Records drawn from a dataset
_____

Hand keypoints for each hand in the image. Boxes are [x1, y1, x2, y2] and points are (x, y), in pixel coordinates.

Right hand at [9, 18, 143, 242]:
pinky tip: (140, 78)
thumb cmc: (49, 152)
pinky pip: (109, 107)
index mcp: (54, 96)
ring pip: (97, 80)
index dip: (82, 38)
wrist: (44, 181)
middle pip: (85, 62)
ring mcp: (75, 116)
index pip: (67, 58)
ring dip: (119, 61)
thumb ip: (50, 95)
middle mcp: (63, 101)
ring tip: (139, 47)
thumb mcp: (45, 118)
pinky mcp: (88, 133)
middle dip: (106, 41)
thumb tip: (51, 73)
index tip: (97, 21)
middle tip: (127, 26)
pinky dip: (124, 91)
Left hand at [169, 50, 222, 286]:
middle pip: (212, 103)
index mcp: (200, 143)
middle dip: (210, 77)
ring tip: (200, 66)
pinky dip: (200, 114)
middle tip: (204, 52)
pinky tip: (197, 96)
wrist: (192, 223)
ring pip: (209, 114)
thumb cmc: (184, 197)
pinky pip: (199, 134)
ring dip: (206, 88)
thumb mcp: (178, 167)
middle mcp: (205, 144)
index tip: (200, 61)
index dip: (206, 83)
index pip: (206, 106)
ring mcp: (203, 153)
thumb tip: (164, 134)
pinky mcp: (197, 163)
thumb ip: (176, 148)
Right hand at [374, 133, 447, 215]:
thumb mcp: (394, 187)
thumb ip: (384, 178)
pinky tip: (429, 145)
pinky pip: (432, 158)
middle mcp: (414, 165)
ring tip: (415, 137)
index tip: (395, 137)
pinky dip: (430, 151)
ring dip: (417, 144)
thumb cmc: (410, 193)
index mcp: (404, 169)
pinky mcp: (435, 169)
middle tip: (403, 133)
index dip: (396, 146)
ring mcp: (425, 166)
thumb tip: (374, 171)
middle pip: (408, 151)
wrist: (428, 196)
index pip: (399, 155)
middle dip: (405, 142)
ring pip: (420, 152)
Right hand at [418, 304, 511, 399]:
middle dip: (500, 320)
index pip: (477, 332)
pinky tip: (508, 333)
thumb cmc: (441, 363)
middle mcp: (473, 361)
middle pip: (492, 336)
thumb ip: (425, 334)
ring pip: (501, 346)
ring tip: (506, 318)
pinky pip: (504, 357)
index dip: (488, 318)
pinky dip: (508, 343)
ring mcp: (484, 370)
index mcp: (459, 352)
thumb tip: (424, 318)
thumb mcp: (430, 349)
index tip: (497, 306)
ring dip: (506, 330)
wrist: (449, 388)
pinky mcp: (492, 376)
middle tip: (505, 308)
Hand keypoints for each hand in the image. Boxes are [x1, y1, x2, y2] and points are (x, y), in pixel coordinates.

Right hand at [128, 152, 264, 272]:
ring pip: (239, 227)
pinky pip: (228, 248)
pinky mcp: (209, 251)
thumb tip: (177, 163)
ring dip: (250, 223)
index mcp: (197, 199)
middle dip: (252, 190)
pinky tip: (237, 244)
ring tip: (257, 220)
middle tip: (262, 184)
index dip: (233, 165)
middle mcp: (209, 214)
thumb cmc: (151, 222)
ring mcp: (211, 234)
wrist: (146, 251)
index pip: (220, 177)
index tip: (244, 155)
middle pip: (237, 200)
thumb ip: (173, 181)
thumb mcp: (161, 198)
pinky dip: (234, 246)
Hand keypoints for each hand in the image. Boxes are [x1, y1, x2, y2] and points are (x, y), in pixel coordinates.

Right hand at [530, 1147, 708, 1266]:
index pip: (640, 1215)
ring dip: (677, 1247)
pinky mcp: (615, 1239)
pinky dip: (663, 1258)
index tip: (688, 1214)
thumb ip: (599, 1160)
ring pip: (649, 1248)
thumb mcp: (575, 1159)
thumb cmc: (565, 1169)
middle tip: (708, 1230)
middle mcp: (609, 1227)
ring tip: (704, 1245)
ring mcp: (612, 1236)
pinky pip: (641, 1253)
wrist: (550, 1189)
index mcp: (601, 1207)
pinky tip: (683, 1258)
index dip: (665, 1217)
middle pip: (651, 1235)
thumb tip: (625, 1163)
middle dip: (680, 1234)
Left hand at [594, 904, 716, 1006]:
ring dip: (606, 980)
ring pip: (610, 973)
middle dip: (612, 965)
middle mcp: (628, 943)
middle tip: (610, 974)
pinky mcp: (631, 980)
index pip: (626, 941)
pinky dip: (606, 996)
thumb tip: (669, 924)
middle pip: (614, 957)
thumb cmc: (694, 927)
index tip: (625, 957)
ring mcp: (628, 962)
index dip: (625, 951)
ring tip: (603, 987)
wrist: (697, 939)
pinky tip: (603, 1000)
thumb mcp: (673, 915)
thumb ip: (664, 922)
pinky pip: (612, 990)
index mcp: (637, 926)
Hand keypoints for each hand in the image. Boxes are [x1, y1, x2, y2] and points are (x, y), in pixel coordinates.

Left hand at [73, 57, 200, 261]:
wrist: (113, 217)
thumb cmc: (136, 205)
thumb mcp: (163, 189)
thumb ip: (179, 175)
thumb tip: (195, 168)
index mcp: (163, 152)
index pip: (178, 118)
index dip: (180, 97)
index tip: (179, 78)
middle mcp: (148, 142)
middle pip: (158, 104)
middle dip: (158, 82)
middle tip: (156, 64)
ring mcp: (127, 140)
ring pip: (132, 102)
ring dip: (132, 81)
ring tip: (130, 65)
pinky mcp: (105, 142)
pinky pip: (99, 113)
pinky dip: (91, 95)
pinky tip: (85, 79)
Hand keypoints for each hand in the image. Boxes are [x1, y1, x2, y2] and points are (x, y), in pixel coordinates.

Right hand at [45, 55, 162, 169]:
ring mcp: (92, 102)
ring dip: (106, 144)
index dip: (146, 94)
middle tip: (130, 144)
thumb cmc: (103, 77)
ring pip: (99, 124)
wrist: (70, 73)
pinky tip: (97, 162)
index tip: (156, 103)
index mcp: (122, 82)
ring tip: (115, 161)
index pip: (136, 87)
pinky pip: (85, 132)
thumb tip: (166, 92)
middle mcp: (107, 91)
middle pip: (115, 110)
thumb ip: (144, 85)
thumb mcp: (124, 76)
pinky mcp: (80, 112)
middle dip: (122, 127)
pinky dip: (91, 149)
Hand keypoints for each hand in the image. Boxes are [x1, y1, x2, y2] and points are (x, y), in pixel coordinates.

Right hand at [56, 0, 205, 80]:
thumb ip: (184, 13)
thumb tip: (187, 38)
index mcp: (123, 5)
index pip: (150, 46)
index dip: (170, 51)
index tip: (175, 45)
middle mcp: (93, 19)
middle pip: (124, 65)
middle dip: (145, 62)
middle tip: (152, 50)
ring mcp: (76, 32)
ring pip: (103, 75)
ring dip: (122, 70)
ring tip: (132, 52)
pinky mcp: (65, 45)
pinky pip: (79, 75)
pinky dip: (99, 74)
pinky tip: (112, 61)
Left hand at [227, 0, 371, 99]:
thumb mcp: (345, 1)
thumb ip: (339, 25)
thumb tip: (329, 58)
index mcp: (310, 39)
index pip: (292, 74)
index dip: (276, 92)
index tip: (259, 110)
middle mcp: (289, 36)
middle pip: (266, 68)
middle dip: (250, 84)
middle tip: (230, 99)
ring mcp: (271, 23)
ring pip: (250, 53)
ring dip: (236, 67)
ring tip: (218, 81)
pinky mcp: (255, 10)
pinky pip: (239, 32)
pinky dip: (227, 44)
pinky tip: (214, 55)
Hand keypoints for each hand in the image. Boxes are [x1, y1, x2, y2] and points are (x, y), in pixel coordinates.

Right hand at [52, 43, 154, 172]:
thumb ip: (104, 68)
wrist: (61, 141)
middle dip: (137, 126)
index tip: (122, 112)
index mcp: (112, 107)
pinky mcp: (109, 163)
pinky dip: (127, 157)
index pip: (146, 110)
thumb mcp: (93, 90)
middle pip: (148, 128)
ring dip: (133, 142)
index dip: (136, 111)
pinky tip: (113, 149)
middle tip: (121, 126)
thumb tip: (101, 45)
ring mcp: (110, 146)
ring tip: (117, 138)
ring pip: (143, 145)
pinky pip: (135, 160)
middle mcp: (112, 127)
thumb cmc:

_____

• YOUR GOAL
Each line that contains the string "Left" should be copied from the data above.

• OUTPUT BELOW
Left hand at [169, 50, 222, 286]:
Left hand at [594, 904, 716, 1006]:
Left hand at [73, 57, 200, 261]:
Left hand at [227, 0, 371, 99]:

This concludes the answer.